Hello All,
This was posted to the Postgres Admin list - it has some valuable tips wrt XFS usage. I haven't had time yet to see if the C5 kernel conforms to what Hannes is talking about, but it looks like XFS is *very* picky about having hardware working correctly (and raid arrays set up correctly).
Cheers, -J
---------- Forwarded message ---------- Date: Tue, 01 May 2007 16:35:28 +0200 From: Hannes Dorbath light@theendofthetunnel.de To: Adam Witney awitney@sgul.ac.uk, pgsql-admin@postgresql.org Subject: Re: [ADMIN] File systems linux !!!
Adam Witney wrote:
Could you give a couple of examples of things that could be done wrong? I have XFS running for my data partition, but I didn't really do much when I set it up...
Thanks for any advice
1.) Don't run XFS on any hardware that's not proven to be 100% fsync/fua safe. It's extremely unforgiving in that regard. Double check your raid controller settings and then test with something like http://www.faemalia.net/mysqlUtils/diskTest.pl
2.) Don't run it with a 4K stacks kernel. Though most issues with 4k stacks have been fixed long ago, there is an 4k stack fix in 2.6.21 release notes yet again. I just wouldn't trust it 100% yet. Especially avoid to run with 4k stacks in production if you are used to stack block devices on top of each other (LVM, EVMS, DRBD, GNBD etc).
3.) Use the deadline I/O scheduler, anticipatory and XFS don't like each other. This is true for almost any FS != ext3. This makes a difference especially for OLTP.
4.) Don't use stripe alignment unless you are 100% sure on how to calculate that numbers for your raid setup. No stripe alignment is always better than a wrong alignment. Some controllers don't like it at all and degrade in performance.
5.) Make sure to use write barriers unless you run on a hardware controller with BBU. Actually this is XFS default these days, but it gets disabled if you have any block device in your stack that doesn't support it. An example is DRBD (though write barriers are on the road map)
6.) Flushing data is the sole responsibility of the application. XFS does nothing to help broken applications, like ext3 can do with data=ordered or data=journal.
XFS uses writeback exclusively. Don't run anything that does not conform to ACID on XFS. This is fine for PostgreSQL, but might not be fine for all your applications.
7.) Check dmesg for XFS messages and be able to interpret them. Especially something about "CORRUPTED_GOTO". If you see such a line chances are high that 1.) is not true. This is a cry from XFS to run xfs_repair ASAP, the file system was only mounted to keep your box online and will shutdown immediately if any suspicious position is accessed. Take XFS messages serious and Google for them if your are not sure what they mean.

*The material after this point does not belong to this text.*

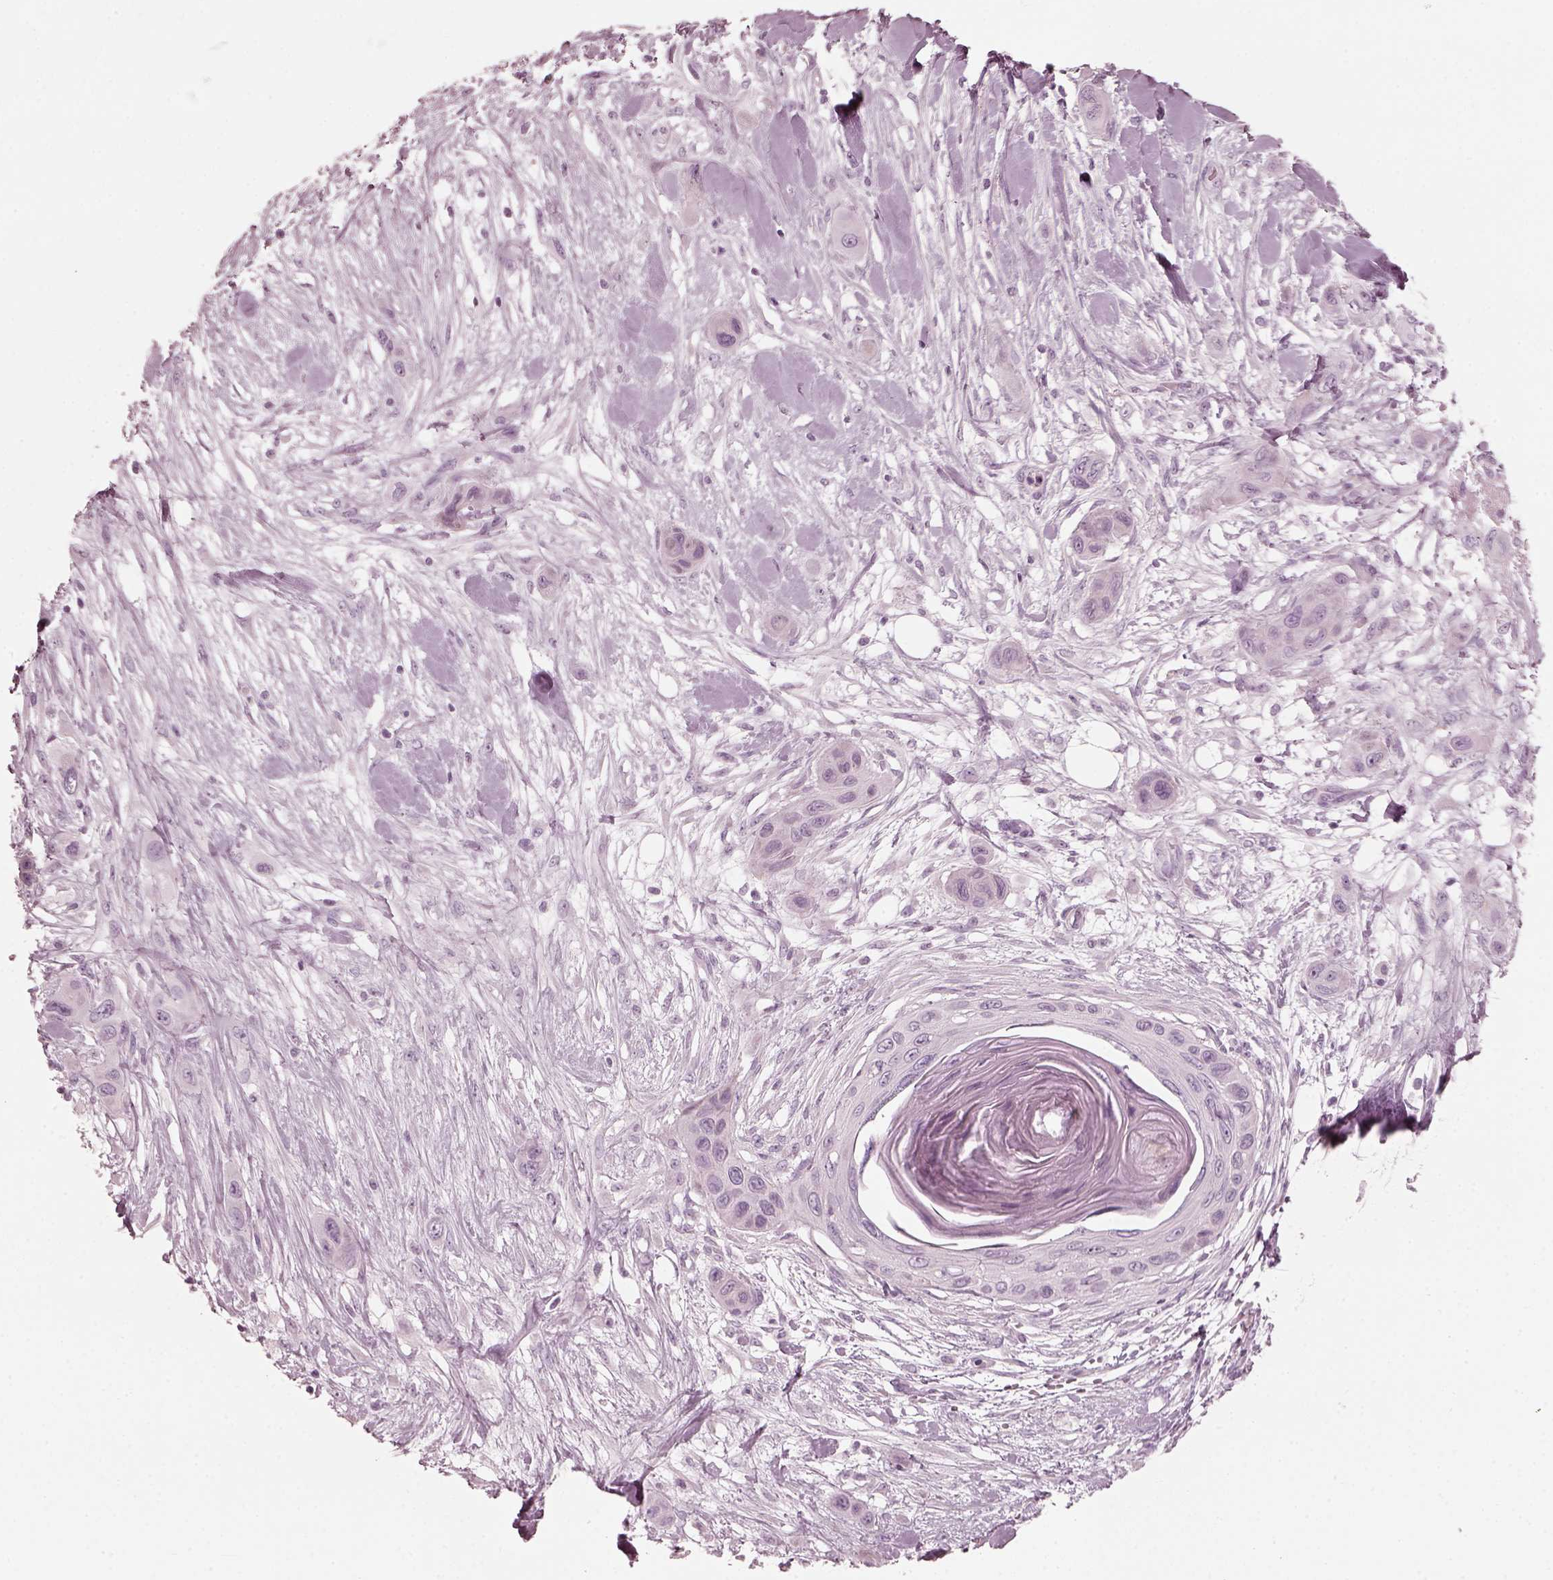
{"staining": {"intensity": "negative", "quantity": "none", "location": "none"}, "tissue": "skin cancer", "cell_type": "Tumor cells", "image_type": "cancer", "snomed": [{"axis": "morphology", "description": "Squamous cell carcinoma, NOS"}, {"axis": "topography", "description": "Skin"}], "caption": "DAB (3,3'-diaminobenzidine) immunohistochemical staining of skin cancer shows no significant expression in tumor cells.", "gene": "SAXO2", "patient": {"sex": "male", "age": 79}}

8.) Grab all those nice PDFs at http://oss.sgi.com/projects/xfs/training/index.html These are essential readings for any XFS admin.
IMHO XFS is a mature and rock stable file system, however your really need to obey the things above. It's just not the general-purpose-mkfs-and-forget-FS like what ext3 is claimed to be.
What I recommend for a PostgreSQL production box is to use ext3 data=journal for / and XFS for $PGDATA. This should give you a system which really behaves nice on power failures. ext3 data=journal for all non ACID applications, XFS for ACID applications.
Personally I use XFS on / as well, but I have taken some steps to make it behave like I wish.
On Tuesday 01 May 2007 08:28, Feizhou wrote:
3.) Use the deadline I/O scheduler, anticipatory and XFS don't like each other. This is true for almost any FS != ext3. This makes a difference especially for OLTP.
Default on Centos 5 should be neither. It is CFQ IIRC.
Here's a quick (if slightly older) writeup of CFQ, which mentions some code was borrowed from the Anticipatory Scheduler.
http://lwn.net/Articles/114770/
And here's a post from what seems to be the developer stating it explicitly.
http://lwn.net/Articles/114773/
I have no idea whether the shared code contains the portions that XFS finds fault with.